Ideia Fronteiriça

Jânio de Freitas


ESTÁ DE VOLTA a ideia de um grande plano para ocupação populacional da fronteira norte, agora incorporando a fronteira noroeste. O deslocamento humano para criação de concentrações populacionais se faria por meio de incentivos que só podem ser financeiros. E de investimentos, forçosamente gigantescos, para criação da infraestrutura necessária à ocupação humana de área equivalente a um país de bom tamanho.

O ministro José Eduardo Cardozo, da Justiça, juntou-se na ideia ao ministro da Defesa, Nelson Jobim, e está convocada para amanhã reunião também com as ministras Tereza Campello, do Desenvolvimento Social, e Izabella Teixeira, do Meio Ambiente -como noticiou "O Globo" no domingo. Todos no gabinete do vice-presidente, Michel Temer.

A ideia básica não é nova. Valeu-se, de início, do argumento de proteger a soberania territorial de invasão e nacos de apropriação pela guerrilha colombiana. Enfraquecida tal hipótese já nascida onírica, veio o argumento de proteção contra ameaças, não se soube de quê, vistas em Hugo Chávez. Agora a ideia se reforça como pretendida solução para a permeabilidade da fronteira ao contrabando.

Na semana passada, o "Jornal da Bandeirantes", que tem qualidades, criou curiosidade em torno do motivo de uma série, injustificada pelo que expôs, contra os índios de Roraima, em especial os da reserva Raposa/Serra do Sol. Ainda mais que lá estava, como uma espécie de orientador, o general Augusto Heleno Pereira, já condicionado a um vulgar jeans em lugar do verde oliva, mas com as opiniões de sempre sobre índios e reserva indígena.

E também aparecia o governador José de Anchieta, para criticar os índios por cobrarem certos benefícios em troca de permissão para uma ponte dentro de suas terras.

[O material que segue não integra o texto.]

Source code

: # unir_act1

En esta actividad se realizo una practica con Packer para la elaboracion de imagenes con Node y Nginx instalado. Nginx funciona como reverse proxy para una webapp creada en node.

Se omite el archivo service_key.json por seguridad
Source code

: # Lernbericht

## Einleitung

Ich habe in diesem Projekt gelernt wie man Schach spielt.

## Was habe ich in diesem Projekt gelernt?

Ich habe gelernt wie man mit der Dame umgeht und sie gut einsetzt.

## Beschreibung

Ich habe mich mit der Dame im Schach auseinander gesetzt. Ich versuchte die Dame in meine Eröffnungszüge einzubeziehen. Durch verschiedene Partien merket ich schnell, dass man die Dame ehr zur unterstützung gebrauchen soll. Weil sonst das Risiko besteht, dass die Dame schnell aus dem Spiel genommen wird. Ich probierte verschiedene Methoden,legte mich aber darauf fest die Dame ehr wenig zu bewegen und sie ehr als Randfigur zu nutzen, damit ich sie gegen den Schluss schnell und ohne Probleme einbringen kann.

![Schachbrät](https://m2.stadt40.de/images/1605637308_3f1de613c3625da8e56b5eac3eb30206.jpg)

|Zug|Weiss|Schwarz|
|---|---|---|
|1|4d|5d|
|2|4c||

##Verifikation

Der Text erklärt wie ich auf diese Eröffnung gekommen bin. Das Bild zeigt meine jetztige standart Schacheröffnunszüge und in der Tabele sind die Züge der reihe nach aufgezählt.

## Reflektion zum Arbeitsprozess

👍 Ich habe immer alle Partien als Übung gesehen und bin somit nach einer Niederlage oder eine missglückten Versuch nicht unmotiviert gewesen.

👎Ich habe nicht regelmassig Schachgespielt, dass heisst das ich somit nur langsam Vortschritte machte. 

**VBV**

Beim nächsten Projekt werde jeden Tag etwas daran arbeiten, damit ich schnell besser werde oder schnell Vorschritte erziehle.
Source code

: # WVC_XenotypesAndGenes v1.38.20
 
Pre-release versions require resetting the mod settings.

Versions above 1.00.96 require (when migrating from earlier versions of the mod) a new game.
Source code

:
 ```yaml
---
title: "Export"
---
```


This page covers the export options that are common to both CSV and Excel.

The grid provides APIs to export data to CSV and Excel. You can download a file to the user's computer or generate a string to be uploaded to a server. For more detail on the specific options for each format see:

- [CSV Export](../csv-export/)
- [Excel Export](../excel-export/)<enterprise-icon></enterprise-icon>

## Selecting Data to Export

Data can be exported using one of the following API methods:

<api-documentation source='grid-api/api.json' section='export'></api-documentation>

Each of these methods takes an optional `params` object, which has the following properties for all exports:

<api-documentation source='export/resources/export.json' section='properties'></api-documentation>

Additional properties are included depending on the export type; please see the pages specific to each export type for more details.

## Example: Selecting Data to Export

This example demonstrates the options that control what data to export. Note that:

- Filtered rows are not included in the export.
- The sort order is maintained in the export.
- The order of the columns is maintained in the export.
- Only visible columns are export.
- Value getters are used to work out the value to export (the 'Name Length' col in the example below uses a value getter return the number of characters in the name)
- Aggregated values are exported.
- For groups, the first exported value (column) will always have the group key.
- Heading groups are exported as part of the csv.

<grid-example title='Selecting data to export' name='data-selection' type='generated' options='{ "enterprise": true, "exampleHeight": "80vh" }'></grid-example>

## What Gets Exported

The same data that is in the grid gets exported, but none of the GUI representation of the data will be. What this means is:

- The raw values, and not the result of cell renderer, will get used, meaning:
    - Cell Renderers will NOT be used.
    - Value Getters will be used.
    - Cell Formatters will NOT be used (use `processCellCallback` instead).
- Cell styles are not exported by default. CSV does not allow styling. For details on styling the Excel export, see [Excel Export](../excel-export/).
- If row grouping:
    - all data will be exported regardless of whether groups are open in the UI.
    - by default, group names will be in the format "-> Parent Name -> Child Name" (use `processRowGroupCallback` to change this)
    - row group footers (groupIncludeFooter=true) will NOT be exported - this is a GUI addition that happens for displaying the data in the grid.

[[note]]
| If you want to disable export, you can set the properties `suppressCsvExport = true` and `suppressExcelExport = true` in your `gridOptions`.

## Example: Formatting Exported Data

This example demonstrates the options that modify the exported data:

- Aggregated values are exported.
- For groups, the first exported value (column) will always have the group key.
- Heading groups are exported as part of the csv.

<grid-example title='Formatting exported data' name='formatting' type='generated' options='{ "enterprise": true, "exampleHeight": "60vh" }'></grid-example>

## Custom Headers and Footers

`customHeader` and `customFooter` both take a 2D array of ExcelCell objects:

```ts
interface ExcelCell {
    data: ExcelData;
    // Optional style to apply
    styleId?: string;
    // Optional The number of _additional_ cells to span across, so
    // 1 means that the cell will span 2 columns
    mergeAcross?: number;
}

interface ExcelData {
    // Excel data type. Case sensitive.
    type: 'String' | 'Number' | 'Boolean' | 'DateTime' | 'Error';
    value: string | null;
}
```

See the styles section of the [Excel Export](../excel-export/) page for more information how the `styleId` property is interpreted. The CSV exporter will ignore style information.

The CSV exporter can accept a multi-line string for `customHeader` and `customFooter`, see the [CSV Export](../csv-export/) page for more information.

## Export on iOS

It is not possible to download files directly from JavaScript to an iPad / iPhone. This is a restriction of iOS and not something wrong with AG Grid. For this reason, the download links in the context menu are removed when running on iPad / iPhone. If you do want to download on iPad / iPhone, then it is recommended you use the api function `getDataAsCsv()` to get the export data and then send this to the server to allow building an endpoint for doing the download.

É claro que, ou agem desse modo, ou não recebem os recursos. Mas esse Anchieta contra índios ataca-os sem se incomodar com a indecência de que aliados seus no Congresso exijam a troca de seu votinho ordinário, não por necessidades dos eleitores, mas por vantagens pessoais e grupais.

Seja como for, se a ideia da ocupação está de volta, deve ser discutida outra vez. Há, no mínimo, um bom motivo para tanto. Bom porque factual, comprovado e continuadamente comprovável, até no próprio território brasileiro. É a experiência histórica.

Exceto a exploração de determinados recursos naturais, as aglomerações sempre serviram melhor às atividades ilegais do que as zonas pouco ou não habitadas. Oferecem ao contrabando mais mão de obra, mais atividades como cobertura para o contrabandista, meios de transporte mais variados e mais numerosos, infraestrutura que facilita a ação, como mais vias vicinais e intermunicipais sem repressão, e muitas outras vantagens.

O passado brasileiro tem muitos exemplos do papel múltiplo das aglomerações de ocupação territorial. No que respeita à utilidade presumida pela ideia de ocupação das fronteiras norte e noroeste, a atualidade mesma oferece um caso exemplar de todos conhecido: Foz do Iguaçu. Iniciada a aglomeração ali para exploração turística e apoio ao transporte legal entre Brasil e Paraguai, criavam-se também as condições favoráveis que levaram à formidável edificação do contrabando, de um lado e de outro da fronteira. Em menores dimensões, as fronteiras com o Paraguai, a Bolívia e o Peru têm numerosos outros exemplos do mesmo processo.

O plano que vinha em desenvolvimento, de núcleos militares e policiais com respectivas áreas sob sua vigilância permanente, faz sentido. A floresta e a falta de ocupação humana podem oferecer algumas facilidades à penetração fronteiriça, mas também facilitam muito a percepção do transporte ilegal, com movimentos e vias onde não deviam ocorrer, e indicativos de anormalidade.

A ideia de ocupação de fronteira tão extensa poderia resultar, no máximo, na criação de núcleos. Com intervalos que se prestariam ao que hoje é e continuará sendo floresta. E não haverá mal em que os proponentes da ideia pensem no custo e no tempo demandados por uma nova e muito maior versão da malfadada Campanha da Borracha.